I didn't mean to imply it didn't. I definitely did not want to get into whataboutism. In other words, someone does something laudable on the climate problem and you say, "Well what about all those flights?" Yup, Bill McKibben flies to events, but there's no question that his net impact is positive.
I was just trying to say that with a given amount of funds, an EV is not always the best way to spend your money. Sort of like if you have a mortgage at 4% and credit card debt at 14%, it may feel good to pay off your mortgage and you might feel great that you own your house outright, but really, you should pay off the 14% loan first.
Mike Berners-Lee (yes, Tim's brother) has a book called "How Bad Are Bananas?" which I recently read. Answer: bananas are not bad.

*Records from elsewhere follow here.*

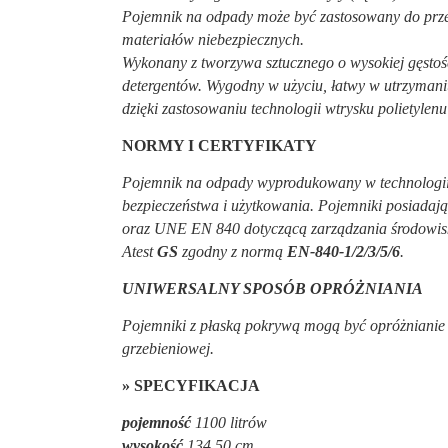
Pojemnik na odpady może być zastosowany do przec
materiałów niebezpiecznych.
Wykonany z tworzywa sztucznego o wysokiej gęstośc
detergentów. Wygodny w użyciu, łatwy w utrzymaniu
dzięki zastosowaniu technologii wtrysku polietylen
NORMY I CERTYFIKATY
Pojemnik na odpady wyprodukowany w technologii w
bezpieczeństwa i użytkowania. Pojemniki posiad
oraz UNE EN 840 dotyczącą zarządzania środowi
Atest
GS
zgodny z normą
EN-840-1/2/3/5/6
.
UNIWERSALNY SPOSÓB OPRÓŻNIANIA
Pojemniki z płaską pokrywą mogą być opróżnianie p
grzebieniowej.
» SPECYFIKACJA
pojemność
1100 litrów
wysokość
134,50 cm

He does his best to calculate the carbon footprint of various choices. He argues on the numbers that if you have an old car that gets halfway decent mileage and you are a low-mileage driver, you'll likely never actually pay back the carbon footprint of the EV. Your best play, from a CO2 perspective, is to drive the old car to death and take the money you save and, for example, change out your gas dryer for an electric dryer.
That was part of my logic behind spending for solar panels and electrifying appliances before getting a new car.
By the way, he has one interesting set of calculations. He asks, is it really better to ride your bike than to drive a car. The answer, surprisingly, is that it depends. If you take the additional calories that biking requires and assume you fuel those calories with bananas, the answer is a definitive yes. If you fuel it with cheesburgers, it's actually worse (I think twice as bad) as just driving your car. If you fuel it with asparagus airlifted from Chile, it is something like 26 times worse.
So whether you drive or bike in the end depends on what you plan to have eat to replace those calories.
Anyway, all that to say that I was not trying to say that buying and EV and flying is probably better than buying a ICE car and flying. I was just trying to say that some things we do are based on what makes us feel good (ahem... wishcycling)
There is an interesting phenomenon that I've noticed. The neighbor with a Tesla, which charges off the grid, tells me that even though she knows it's not correct, she feels a lot less guilty driving her EV. The other neighbor suggested we take our new car on a short ride instead of his because the drive would be "free" (by which he means we would pay for the electricity, but not gas, though some of the charge does come for "free" off our solar panels).
I'm not sure how widespread that is, but I think for people who feel guilty about the footprint of their driving, the feeling that they can drive their EV for "free" offsets some of the gains on a grid that still depends on fossil fuel to charge at night. I know rationally that this is BS, but I feel the siren song pulling me to drive those "free" miles nevertheless, even just with our PHEV. The simple fact is that I feel slightly less bad about driving to a prettier trailhead to go for a run if I know I'll get there and back on electric.